=== SOURCE TEXT ===
--------------------------------------------------

Successive U.K. Governments have trumpeted a commitment to achieving ‘Net Zero’ carbon dioxide emissions that is more stringent than pretty much anywhere else in the world. Recently, Prime Minister Rishi Sunak bucked this trend by joining counterparts across Europe in signalling a softening, indicating amongst other things that the sale of new petrol and diesel cars would be prohibited from 2035 rather than 2030, and that there will be exemptions from the requirement that all newly-fitted boilers be heat pumps after 2035.
There was, predictably, outrage about this, but also a threatened legal challenge. Chris Packham – a famous TV presenter for wildlife shows – has written to the Prime Minister giving him 14 days to reverse the proposed changes or face a challenge in the High Court. This challenge (if it actually happens, which I have to confess I doubt) will likely be based on the Climate Change Act 2008, as amended in 2019, which purports to bind the Government to achieving net zero carbon dioxide emissions by 2050 and to keep to predetermined ‘carbon budgets’ in five-year periods. The idea is that, by rowing back on various commitments such as the phasing out of petrol and diesel cars from 2030, the Prime Minister is in contravention of (procedural) elements of that Act.

--------------------------------------------------

=== RECORDS FOR THIS TASK ===
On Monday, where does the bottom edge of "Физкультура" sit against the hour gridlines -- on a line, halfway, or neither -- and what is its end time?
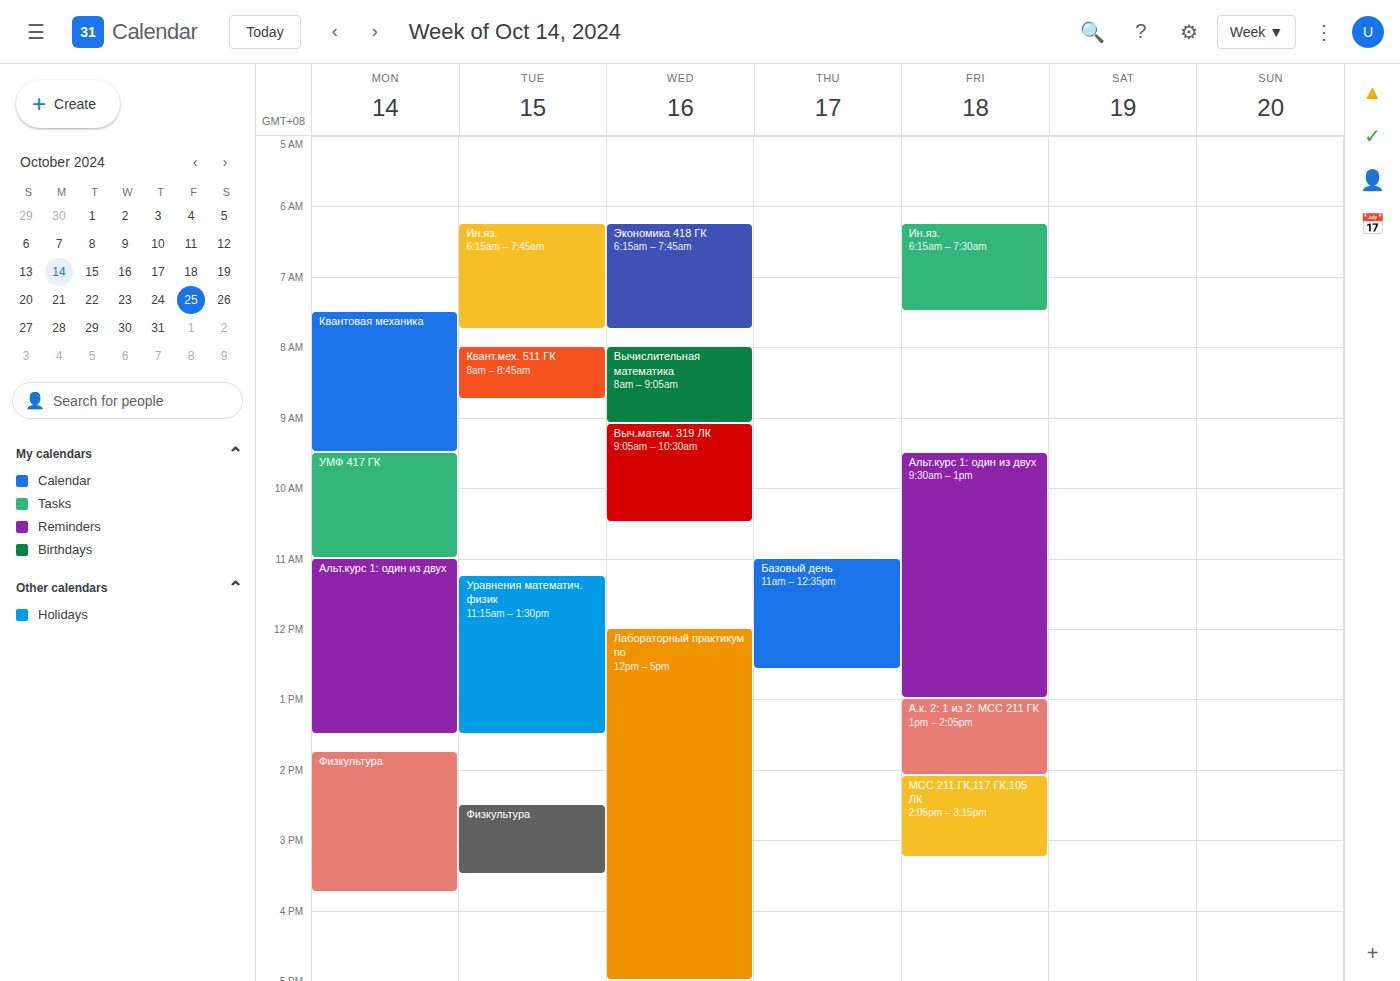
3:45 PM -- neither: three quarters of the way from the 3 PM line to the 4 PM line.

--------------------------------------------------

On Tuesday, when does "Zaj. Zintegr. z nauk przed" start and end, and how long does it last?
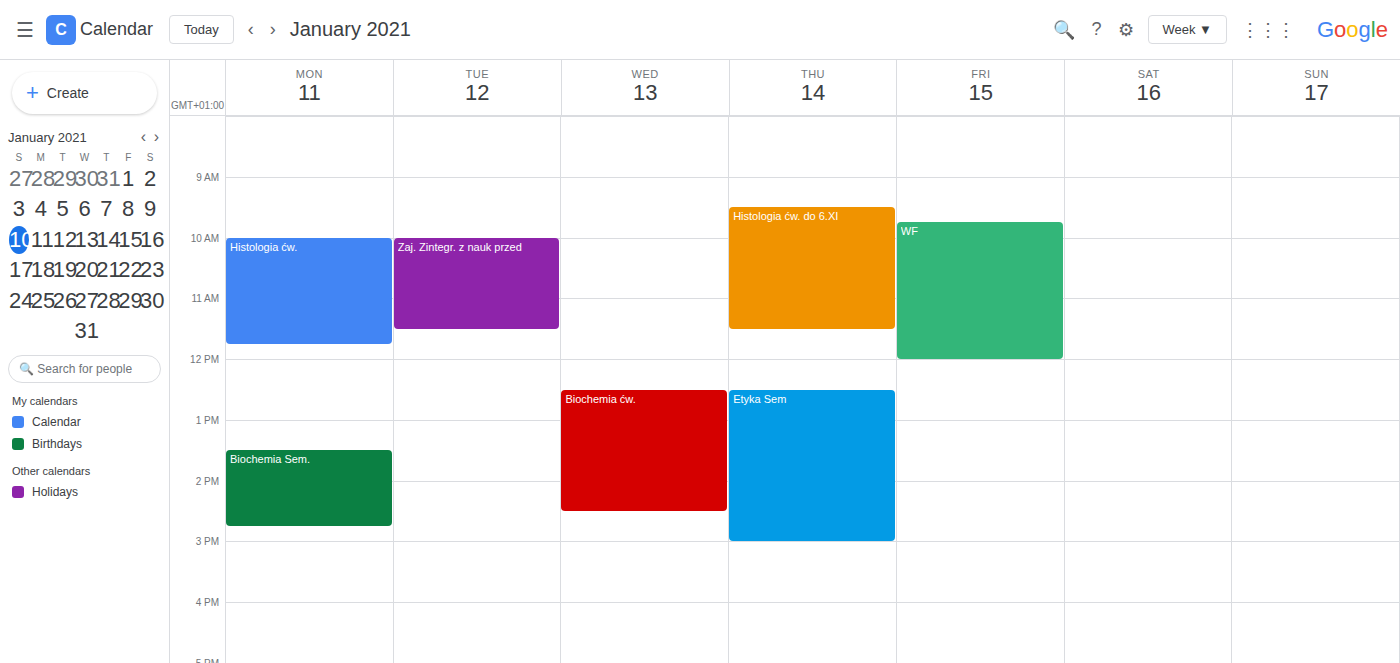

--------------------------------------------------

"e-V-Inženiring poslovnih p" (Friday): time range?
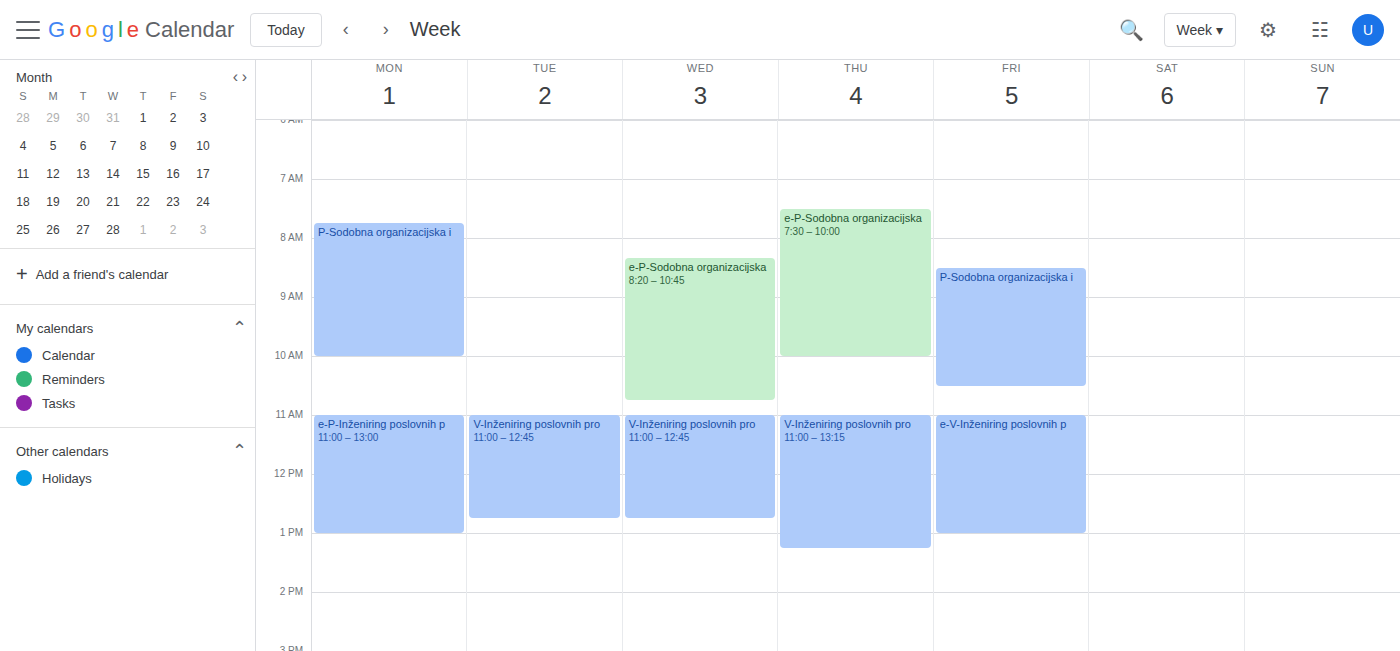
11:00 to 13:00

--------------------------------------------------

=== COMPLETE THE FOLLOWING ===
• A. In the passage on the U.K.'s Net Zero commitment, how many days did Chris Packham give the Prime Minister to reverse the proposed changes?
• B. From the records, retype the lines starting at the one that contains "On Monday, where" and ending after the one that contains "3:45 PM -- neither: three". Omit the picture.

=== SOLUTION LIST ===
• A. 14 days.

• B.
On Monday, where does the bottom edge of "Физкультура" sit against the hour gridlines -- on a line, halfway, or neither -- and what is its end time?
3:45 PM -- neither: three quarters of the way from the 3 PM line to the 4 PM line.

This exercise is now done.